Use Linux
Context
I have a lot of computers. I own a phone, a tablet, a laptop, a mini-pc, desktop, and servers in the cloud, all of which run linux. Linux works well on many architectures and on very weak devices to high powered devices.
- Stability
- Correctness
- Maintainability
- Portability
- Expressiveness
Stability
Linux (the kernel) is very stable. Linus has repeated that linux doesn’t break userspace from the kernel. To keep backwards compatibility, this involves making different versions of the same syscall and supporting them. In exchange, the kernel itself is painless to upgrade.

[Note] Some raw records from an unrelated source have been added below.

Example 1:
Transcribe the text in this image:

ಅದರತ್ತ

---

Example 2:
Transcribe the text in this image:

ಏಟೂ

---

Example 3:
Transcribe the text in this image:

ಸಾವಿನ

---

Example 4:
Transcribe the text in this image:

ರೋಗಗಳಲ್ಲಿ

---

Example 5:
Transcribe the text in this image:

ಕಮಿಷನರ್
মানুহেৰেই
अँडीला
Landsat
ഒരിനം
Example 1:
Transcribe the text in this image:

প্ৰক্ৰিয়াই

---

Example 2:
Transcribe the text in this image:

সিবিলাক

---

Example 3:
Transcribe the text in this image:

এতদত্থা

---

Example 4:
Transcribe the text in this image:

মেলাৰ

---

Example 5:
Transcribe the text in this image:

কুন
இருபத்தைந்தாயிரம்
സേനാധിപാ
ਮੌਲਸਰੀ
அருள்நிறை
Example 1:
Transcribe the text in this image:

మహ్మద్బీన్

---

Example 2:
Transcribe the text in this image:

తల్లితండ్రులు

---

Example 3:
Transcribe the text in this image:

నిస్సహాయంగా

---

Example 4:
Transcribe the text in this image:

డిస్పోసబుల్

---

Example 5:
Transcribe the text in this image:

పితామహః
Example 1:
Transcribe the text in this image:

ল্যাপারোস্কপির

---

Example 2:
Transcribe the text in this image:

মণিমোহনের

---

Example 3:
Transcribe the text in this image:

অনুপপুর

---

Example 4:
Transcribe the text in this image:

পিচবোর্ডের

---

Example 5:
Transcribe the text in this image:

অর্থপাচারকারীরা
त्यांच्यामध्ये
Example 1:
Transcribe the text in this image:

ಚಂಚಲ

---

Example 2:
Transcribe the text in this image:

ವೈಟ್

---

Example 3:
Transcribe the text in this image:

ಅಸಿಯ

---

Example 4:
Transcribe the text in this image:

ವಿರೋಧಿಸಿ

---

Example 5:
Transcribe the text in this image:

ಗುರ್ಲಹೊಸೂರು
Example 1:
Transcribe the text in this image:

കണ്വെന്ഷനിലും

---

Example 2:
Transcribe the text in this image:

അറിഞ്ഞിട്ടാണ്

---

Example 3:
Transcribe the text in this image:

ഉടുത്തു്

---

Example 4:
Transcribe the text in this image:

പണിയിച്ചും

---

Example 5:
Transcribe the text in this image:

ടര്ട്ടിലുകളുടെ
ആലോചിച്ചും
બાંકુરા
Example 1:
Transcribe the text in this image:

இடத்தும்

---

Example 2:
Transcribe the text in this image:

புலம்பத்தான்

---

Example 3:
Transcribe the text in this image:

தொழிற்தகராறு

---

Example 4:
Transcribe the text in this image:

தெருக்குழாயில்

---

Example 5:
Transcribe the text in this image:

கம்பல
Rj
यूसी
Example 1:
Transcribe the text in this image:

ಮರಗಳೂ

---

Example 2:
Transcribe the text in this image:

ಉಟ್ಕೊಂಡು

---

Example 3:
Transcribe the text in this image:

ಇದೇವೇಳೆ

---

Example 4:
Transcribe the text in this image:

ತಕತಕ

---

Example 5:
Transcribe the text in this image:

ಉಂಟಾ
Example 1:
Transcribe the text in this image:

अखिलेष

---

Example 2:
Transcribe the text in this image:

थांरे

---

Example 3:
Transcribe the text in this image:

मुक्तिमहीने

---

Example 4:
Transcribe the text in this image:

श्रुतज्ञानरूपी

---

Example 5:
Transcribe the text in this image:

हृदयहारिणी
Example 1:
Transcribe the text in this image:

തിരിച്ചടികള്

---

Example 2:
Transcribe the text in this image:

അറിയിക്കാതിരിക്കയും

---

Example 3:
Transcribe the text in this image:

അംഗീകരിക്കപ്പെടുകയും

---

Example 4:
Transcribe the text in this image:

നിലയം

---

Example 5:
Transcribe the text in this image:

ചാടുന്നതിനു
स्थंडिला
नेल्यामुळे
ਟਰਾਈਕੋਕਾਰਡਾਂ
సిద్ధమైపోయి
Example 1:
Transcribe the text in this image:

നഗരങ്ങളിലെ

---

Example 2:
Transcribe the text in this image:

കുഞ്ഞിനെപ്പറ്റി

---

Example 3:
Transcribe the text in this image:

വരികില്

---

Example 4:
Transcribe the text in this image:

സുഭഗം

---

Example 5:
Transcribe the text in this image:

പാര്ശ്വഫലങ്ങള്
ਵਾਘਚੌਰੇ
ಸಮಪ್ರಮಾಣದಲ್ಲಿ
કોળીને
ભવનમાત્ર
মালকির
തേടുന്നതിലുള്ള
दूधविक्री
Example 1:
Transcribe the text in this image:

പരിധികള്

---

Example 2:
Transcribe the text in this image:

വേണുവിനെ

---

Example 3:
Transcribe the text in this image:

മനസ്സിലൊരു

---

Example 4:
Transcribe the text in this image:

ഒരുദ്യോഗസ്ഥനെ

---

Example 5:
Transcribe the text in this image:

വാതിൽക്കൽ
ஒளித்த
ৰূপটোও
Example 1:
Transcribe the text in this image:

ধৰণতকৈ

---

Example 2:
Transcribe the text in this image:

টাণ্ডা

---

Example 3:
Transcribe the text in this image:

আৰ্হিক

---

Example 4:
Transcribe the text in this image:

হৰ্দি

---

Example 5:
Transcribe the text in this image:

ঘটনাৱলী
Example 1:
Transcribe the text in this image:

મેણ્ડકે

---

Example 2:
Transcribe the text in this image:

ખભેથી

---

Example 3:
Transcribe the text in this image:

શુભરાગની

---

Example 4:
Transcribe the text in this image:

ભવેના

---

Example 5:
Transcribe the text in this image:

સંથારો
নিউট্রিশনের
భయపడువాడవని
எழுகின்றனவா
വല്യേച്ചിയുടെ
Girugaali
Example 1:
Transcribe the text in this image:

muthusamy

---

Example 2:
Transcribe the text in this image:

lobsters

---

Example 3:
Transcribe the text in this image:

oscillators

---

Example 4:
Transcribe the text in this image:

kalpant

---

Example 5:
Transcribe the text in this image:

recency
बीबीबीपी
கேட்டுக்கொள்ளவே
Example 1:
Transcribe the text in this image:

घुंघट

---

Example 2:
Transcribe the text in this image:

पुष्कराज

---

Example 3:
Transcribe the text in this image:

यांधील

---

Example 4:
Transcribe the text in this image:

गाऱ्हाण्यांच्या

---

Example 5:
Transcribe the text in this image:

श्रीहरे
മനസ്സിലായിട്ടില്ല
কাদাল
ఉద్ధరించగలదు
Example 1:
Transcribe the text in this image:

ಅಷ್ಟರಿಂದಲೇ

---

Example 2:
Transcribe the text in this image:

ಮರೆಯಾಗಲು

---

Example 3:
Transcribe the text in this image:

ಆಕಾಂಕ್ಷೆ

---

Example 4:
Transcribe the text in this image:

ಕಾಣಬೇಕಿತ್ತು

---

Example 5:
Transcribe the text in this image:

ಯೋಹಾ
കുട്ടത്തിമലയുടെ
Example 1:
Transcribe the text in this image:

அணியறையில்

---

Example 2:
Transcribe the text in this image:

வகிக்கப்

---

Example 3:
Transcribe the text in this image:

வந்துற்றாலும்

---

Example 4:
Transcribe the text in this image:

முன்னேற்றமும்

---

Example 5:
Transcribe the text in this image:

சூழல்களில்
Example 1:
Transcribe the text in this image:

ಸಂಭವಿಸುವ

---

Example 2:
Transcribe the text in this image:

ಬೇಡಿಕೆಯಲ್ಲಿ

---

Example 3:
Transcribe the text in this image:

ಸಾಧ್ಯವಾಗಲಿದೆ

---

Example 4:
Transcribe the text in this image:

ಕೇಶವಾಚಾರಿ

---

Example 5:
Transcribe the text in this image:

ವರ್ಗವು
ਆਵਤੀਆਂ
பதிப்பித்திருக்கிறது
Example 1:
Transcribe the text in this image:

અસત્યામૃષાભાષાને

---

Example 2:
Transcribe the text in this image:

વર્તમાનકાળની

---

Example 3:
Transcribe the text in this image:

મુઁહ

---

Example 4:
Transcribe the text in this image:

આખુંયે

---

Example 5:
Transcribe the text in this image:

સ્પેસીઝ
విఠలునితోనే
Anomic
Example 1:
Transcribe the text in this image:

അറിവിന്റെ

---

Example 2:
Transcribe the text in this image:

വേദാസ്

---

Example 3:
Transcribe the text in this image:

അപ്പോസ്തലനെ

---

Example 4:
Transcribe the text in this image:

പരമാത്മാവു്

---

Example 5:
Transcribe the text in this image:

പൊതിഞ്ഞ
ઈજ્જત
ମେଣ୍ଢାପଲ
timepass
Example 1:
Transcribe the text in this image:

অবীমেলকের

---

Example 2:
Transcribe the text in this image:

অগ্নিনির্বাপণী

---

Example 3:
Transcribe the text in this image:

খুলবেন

Stability is also important in other ways — linux being just the kernel means you’re not bound to userspace + kernel changes the way you are with Windows or MacOS, with most of those responsibilities being shunted out to linux distributions. If I stop agreeing with the values of a specific linux distribution, I can just choose a new one, or compile my own operating system, something impossible to do for MacOS or Windows.
The more interesting comparison comes against the BSDs — Linux has far superior driver support and far better userspace software support.
Portability
It’s fairly easy to run modern linux (6.X) on the computer I used as a child (an i586). For the other popular desktop operating systems (MacOS, Windows) the oldest computer you run the latest OS on would be about 15 years old, instead of 30.